EXERCISE OBJECTIVE — In the geology abstract, render this sentence in Spanish: "The volcanic rocks are cut by an intrusive mass with great spreading in the region."
------ EXTRACT PROVIDED ------
Sayyed Hossein Roshan1 * and Ali Khan Nasr Esfahani2

1 Department of Geology, Isfahan (Khorasgan) Branch, Islamic Azad University, Isfahan, Iran

2 Department of Geology, Isfahan (Khorasgan) Branch, Islamic Azad University, Isfahan, Iran

DOI: http://dx.doi.org/10.12944/CWE.10.Special-Issue1.86

The study area is located in south and southeast of Beroni Village. It contains volcanic rocks including andesitic-basaltic, pyroxene-bearing andesite, andesite, dacite, rhyodacite, rhyolites and Eocene-Oligocene ignimbrites. The volcanic rocks are cut by an intrusive mass with great spreading in the region. According to lithological studies, the calc-alkaline magmas in continental margin arcs are comprised of mantle and fluid crust. The basic elements in the volcanic rocks were studied in terms of petrological indices. According to the results, the metaluminous rocks underwent crustal contamination. Due to chemical reactions between the hydrothermal solution and volcanic host rocks, hydrothermal solutions in volcanic rocks penetrate the surrounding silica rocks and thus some elements such as zinc and barium diffuse in the rocks. In addition, calcium, magnesium and iron have been drawn inwards from the surrounding rocks causing lateral segregation.
------ EXTRACTED MATERIAL ------
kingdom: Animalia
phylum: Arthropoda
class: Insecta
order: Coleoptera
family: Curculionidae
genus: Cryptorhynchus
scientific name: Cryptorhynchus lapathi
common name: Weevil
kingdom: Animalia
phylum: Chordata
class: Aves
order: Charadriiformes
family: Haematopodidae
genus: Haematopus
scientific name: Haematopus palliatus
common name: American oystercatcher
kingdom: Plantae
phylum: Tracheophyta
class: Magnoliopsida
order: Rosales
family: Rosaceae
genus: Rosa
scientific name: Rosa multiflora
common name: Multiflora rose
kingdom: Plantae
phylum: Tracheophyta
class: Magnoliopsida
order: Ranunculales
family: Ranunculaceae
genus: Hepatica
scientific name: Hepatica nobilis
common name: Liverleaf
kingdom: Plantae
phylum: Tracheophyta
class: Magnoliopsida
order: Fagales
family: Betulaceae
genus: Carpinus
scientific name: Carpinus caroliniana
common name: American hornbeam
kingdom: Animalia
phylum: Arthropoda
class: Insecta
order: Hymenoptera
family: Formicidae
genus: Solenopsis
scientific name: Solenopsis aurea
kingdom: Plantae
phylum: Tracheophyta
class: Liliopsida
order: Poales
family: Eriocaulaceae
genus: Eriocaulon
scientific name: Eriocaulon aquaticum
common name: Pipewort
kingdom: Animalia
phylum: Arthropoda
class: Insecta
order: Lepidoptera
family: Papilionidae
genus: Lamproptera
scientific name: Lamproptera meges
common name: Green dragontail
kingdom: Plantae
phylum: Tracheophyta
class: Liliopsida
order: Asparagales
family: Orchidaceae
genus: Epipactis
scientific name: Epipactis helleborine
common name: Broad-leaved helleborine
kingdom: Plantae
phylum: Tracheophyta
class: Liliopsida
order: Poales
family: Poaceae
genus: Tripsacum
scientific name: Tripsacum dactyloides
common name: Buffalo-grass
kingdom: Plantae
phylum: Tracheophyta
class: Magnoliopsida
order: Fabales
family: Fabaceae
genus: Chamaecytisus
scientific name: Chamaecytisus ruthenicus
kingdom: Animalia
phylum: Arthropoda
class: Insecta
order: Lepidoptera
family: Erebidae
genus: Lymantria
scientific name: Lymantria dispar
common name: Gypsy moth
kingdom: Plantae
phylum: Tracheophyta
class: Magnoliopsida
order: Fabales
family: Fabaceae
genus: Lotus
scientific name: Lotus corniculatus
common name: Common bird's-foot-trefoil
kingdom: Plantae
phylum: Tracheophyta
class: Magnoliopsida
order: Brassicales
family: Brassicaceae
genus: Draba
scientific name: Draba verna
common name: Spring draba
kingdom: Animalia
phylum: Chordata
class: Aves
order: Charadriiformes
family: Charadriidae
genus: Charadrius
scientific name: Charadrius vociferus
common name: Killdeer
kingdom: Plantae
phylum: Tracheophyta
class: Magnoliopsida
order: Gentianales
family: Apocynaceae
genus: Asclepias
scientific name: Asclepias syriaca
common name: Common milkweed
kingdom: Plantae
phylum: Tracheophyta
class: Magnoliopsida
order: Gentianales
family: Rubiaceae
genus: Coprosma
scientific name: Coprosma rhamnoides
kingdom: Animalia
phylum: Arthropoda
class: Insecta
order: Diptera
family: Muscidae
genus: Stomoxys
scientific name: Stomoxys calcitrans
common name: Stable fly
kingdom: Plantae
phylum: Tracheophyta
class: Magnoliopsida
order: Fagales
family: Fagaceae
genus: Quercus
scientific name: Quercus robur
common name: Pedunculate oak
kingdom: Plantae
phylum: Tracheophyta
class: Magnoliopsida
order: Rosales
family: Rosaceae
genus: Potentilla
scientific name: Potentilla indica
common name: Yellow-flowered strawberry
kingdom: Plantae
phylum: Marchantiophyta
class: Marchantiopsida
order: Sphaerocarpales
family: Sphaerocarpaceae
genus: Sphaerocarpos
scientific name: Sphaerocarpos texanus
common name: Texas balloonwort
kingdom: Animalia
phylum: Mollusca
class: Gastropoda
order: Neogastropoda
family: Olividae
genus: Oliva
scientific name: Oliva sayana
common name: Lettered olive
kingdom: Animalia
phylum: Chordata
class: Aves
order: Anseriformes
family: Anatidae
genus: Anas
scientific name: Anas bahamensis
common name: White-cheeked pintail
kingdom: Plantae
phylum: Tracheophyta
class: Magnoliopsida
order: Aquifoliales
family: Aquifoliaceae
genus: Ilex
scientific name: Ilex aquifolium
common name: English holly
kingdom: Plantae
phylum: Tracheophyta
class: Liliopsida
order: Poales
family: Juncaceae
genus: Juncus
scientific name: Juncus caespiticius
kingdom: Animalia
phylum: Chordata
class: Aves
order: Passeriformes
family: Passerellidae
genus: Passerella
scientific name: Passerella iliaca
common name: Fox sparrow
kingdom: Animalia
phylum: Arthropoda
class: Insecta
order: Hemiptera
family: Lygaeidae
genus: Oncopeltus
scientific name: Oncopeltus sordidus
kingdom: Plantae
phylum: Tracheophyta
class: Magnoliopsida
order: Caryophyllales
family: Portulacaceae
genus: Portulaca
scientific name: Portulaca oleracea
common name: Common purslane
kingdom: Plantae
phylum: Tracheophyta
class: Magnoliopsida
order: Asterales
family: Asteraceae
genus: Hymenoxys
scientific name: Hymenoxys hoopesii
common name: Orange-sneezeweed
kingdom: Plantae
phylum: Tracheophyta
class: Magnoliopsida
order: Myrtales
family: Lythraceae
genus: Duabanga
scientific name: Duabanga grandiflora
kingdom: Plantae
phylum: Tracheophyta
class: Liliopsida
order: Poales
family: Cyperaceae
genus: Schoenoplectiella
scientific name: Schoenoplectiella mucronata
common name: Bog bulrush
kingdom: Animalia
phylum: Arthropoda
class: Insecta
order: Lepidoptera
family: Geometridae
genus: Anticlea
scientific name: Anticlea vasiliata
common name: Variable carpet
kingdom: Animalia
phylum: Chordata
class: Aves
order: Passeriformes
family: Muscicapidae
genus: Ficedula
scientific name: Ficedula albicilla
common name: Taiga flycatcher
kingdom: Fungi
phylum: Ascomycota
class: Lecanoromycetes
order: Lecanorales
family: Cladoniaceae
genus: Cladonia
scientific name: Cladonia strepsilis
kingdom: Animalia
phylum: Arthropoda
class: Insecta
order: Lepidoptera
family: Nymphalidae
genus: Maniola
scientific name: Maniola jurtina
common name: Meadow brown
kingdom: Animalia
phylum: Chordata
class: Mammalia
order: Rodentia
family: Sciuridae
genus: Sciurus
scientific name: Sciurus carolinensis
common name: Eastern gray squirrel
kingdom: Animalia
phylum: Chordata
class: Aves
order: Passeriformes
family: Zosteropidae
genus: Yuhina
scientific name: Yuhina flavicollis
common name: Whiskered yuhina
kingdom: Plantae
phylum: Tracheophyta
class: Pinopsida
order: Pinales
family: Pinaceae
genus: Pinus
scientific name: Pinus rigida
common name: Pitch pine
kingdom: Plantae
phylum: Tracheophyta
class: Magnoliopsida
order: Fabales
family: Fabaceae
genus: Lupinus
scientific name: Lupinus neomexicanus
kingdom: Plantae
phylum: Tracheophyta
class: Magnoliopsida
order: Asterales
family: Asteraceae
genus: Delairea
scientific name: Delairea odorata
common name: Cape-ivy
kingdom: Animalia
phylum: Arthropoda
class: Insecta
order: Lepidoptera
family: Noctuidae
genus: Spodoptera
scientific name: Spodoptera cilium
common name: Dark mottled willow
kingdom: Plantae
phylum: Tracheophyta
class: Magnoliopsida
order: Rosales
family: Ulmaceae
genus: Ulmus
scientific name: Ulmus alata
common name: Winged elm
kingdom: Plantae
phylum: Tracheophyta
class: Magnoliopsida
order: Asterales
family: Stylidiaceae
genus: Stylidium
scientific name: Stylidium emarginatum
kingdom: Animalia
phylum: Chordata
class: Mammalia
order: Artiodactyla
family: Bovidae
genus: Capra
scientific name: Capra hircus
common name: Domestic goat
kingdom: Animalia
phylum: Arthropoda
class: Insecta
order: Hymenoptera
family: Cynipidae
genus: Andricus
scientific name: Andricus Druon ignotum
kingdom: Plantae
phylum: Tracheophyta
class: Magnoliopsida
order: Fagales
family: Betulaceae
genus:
------
TASK RESULT — Las rocas volcánicas están cortadas por una masa intrusiva de gran extensión en la región.